October 01, 2016
Sir, Tim Harford discusses George Cockcroft’s novel The Dice Man, in which “the narrator Luke Rhinehart decides to hand his life over to randomness. His biggest decisions will be made by dice. And, referencing Steven Levitt’s research in FreakonomicsExperiments.com, Harford ends up writing “(In retrospect, if Levitt had used a biased coin, he would have made hundreds of people happier.)” “Big decision ahead? Just roll the dice…” October 1.
I am not sure as to what bias Harford refers to, since clearly not all biases are the same.
An un-weighted, and un-loaded dice, represents an equal chance for any of a dice 6 sides to come up. And it used to be that any bank borrower had an equal chance that his risk premium and size of exposure adjusted loan application, if competitive, would be approved. Not anymore.

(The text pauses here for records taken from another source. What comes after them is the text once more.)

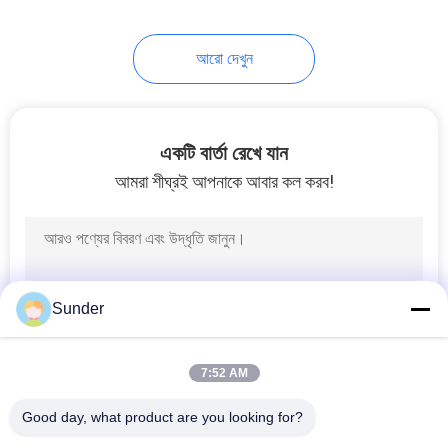
আরো দেখুন
একটি বার্তা রেখে যান
আমরা শীঘ্রই আপনাকে আবার কল করব!
Sunder
7:52 AM
Good day, what product are you looking for?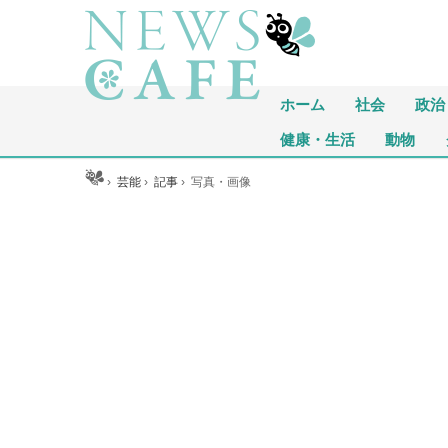
ホーム
社会
政治
健康・生活
動物
ホーム
›
芸能
›
記事
›
写真・画像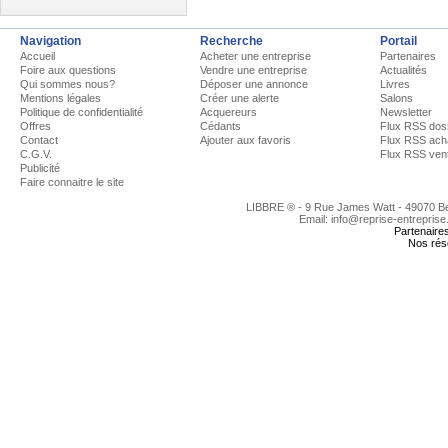
Navigation
Recherche
Portail
Accueil
Acheter une entreprise
Partenaires
Foire aux questions
Vendre une entreprise
Actualités
Qui sommes nous?
Déposer une annonce
Livres
Mentions légales
Créer une alerte
Salons
Politique de confidentialité
Acquereurs
Newsletter
Offres
Cédants
Flux RSS dos
Contact
Ajouter aux favoris
Flux RSS ach
C.G.V.
Flux RSS ven
Publicité
Faire connaitre le site
LIBBRE ® - 9 Rue James Watt - 49070 
Email: info@reprise-entreprise
Partenaire
Nos rés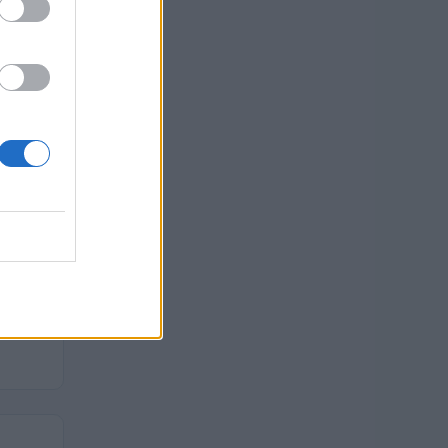
euro
 euro
 euro
 euro
 euro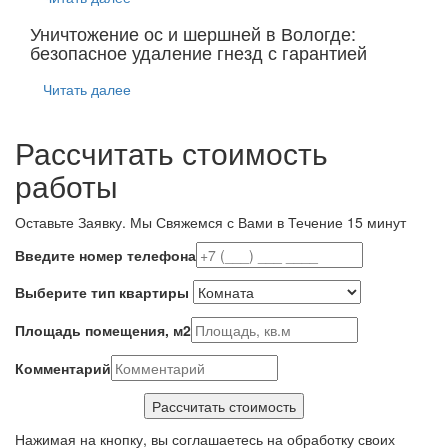
Уничтожение ос и шершней в Вологде:
безопасное удаление гнезд с гарантией
Читать далее
Рассчитать стоимость
работы
Оставьте Заявку.
Мы Свяжемся с Вами в Течение 15 минут
Введите номер телефона
Выберите тип квартиры
Площадь помещения, м2
Комментарий
Нажимая на кнопку, вы соглашаетесь на обработку своих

The regulators, by allowing banks to leverage their equity and the support society gave them differently based on the ex ante perceived credit risks, loaded the dices against those ex ante perceived as risky and in favor of those perceived as safe… and absolutely nothing good has come out of that bias. It overpopulated safe havens, like the AAA rated securities, and sovereigns like Greece, and underexplored risky bays, like SMEs and entrepreneurs.
But strangely enough, this seems of no interest to the Undercover Economist or to all other of his FT colleagues. “Do I dare or not to listen to Kurowski’s argument?” Perhaps some of them could benefit from rolling an unloaded dice.